No criminal charges were filed, but the Tuckers did bring a lawsuit against Hume and Lower. It was prosecuted in civil court in a seven-day trial. The Tuckers were represented by Douglas Wilder, later a state senator and, in 1990, governor of Virginia, the first African American to be elected governor in the United States. Wilder argued that “the transplant team engaged in a systematic and nefarious scheme to use Bruce Tucker’s heart and hastened his death by shutting off the mechanical support systems.” He also hammered home the point that Tucker was labeled “
unclaimed dead,” and that he belonged to the “faceless black masses of society.”

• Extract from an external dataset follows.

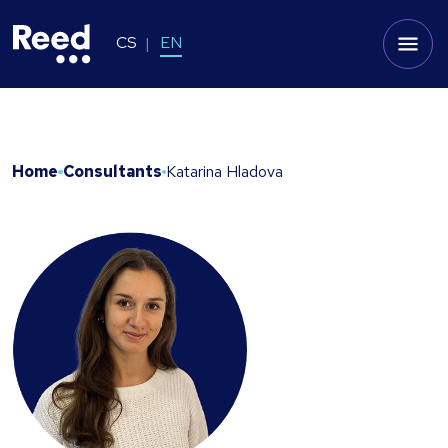
CS
EN
Home
Consultants
Katarina Hladova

Early in the trial, the judge instructed the jurors to stick to the “legal concept of death and reject the defense’s attempt to employ a medical concept of neurological death in establishing a rule of law.” This may have signaled the death knell for Hume and Lower’s case, but they were helped by the fact that, since the transplant, a major article defining brain death had been published in The Journal of the American Medical Association and was generally supported among the thought leaders of the time. Hume and Lower’s team defended the concept that Tucker was truly dead when his brain died, and because of that, the removal of his heart was not what had killed him. Their expert witness list included Dr. Joseph Fletcher, a well-respected professor and bioethicist. Fletcher convincingly summarized Tucker’s state at the time of his organ donation as follows: “When cerebral function is lost, nothing remains but biological phenomena at best. The patient is gone even if his body remains and even if some of its vital functions continue. He may be, technically, ‘alive.’ But he is no longer human. He is, as a human being, undoubtedly dead.”
After seventy-seven minutes of deliberation, the jury returned with a verdict of “not liable.” The removal of Tucker’s heart for organ donation had not caused or accelerated his death. After the trial, Hume spoke confidently of their victory for the press: “This simply brings the law in line with medical opinion . . . I think this is an issue that had to be decided, and I think it will have an influence on the medical community for a long time to come.” He was right about that.
Regardless of the outcome of this trial, a great disservice was done to Bruce Tucker and his family. Hume and Lower were so motivated to get into the heart transplant arena that they proceeded with the transplant without thinking about the effect it might have on the Tuckers. This goes against my very core belief about organ transplantation: that the donors (and their families) are our patients, too. They are the heroes, the ones who make it all happen, and they also benefit from the process. Hume and Lower focused solely on their recipient, and thus deprived the Tuckers of that benefit. The fact that Tucker may have been dead (or at least not alive) does not mean he and his family did not still own his body, even if his soul was gone. Hume and Lower disrespected that.